By the way, there’s another blog post, also on ML, in the works now. What’s even nicer, among many other nice things in it, it describes a rather interesting way to use K-Means. But no spoilers for now. Stay tuned.

Finally, if you’re reading this, thank you! If you want to leave some feedback or just have a question, you’ve got quite a menu of options (see the footer of this page for contacts + you have the Disqus comment section).

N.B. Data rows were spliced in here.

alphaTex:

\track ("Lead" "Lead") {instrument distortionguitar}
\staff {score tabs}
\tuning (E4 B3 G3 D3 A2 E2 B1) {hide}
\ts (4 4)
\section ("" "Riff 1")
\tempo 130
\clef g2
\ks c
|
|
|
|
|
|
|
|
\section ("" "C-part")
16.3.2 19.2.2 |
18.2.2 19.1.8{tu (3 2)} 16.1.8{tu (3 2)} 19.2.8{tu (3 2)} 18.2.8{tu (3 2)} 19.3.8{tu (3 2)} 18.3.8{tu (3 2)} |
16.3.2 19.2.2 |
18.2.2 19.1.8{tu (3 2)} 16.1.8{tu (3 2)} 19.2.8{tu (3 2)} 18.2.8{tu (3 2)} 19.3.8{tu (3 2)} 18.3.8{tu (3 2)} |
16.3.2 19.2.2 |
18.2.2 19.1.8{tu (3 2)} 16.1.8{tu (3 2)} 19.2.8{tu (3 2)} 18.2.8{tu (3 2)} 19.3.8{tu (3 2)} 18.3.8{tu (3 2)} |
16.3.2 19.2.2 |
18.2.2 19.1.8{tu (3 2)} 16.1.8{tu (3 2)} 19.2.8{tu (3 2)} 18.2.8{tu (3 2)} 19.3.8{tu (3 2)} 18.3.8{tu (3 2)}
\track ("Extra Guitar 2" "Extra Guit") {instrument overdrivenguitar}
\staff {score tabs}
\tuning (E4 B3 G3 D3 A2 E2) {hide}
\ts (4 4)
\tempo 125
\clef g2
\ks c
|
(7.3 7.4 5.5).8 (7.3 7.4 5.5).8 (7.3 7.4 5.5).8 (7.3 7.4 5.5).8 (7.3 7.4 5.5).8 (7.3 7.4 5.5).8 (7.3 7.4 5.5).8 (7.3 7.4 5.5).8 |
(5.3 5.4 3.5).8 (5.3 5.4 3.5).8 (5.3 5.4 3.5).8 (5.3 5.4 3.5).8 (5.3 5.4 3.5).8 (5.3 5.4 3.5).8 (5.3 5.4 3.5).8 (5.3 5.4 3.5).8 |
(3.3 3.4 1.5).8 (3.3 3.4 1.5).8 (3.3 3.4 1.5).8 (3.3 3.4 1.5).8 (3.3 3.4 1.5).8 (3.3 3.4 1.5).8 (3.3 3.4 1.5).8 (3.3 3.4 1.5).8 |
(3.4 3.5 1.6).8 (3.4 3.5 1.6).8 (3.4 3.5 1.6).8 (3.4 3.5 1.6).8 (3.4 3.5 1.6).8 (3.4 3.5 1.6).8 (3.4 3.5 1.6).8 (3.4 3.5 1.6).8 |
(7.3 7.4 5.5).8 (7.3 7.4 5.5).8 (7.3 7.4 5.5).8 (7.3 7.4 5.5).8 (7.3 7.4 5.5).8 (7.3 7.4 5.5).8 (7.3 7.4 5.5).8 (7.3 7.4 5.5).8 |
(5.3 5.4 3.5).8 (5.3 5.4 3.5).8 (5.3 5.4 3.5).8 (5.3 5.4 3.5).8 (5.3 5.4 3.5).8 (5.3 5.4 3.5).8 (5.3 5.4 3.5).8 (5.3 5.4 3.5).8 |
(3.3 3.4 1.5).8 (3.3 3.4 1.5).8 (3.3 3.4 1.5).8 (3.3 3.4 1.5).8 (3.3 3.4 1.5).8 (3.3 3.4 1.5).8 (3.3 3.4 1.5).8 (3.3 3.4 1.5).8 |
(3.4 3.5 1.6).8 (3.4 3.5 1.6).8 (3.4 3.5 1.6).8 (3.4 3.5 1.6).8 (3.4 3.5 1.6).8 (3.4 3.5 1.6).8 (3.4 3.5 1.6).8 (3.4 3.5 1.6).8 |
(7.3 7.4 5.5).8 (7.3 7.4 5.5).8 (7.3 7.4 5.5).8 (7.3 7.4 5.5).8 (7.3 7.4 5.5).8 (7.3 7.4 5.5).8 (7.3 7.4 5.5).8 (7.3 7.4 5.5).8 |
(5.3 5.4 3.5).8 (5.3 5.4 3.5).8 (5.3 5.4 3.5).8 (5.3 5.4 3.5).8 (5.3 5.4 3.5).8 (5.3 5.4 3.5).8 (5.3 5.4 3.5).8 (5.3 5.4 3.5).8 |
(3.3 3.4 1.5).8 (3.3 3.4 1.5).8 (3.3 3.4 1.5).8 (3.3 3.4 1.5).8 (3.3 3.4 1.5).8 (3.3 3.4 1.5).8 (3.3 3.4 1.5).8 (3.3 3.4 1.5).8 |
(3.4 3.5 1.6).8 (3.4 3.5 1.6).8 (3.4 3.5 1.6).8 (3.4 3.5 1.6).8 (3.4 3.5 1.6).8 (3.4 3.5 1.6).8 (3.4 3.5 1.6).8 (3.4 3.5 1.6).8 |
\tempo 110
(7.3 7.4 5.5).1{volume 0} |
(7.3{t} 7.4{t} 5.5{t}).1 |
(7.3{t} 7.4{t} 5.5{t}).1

Some links you might find interesting

Acknowledgements

Special thanks to @dgaponcic for style checks and content review, and thank you @anisoara_ionela for grammar checking this article more thoroughly than any AI ever could. You’re the best <3

P.S. I believe you noticed all these random_states in the code. If you’re wondering why I added these, it’s to make the code samples reproducible. Because frequently tutorials don’t do this and it leaves space for cherry-picking, where the author presents only the best results, and when trying to replicate these, the reader either can’t or it takes a lot of time. But know this, you can play around with the values of random_state and get widely different results. For example, when running the snippet with original features and distances to the 3 centroids, the one with a 0.727 score, with a random seed of 41 instead of 17, you can get the accuracy score of 0.944. So yeah, random_state or however else the random seed is called in your framework of choice is an important aspect to keep in mind, especially when doing research.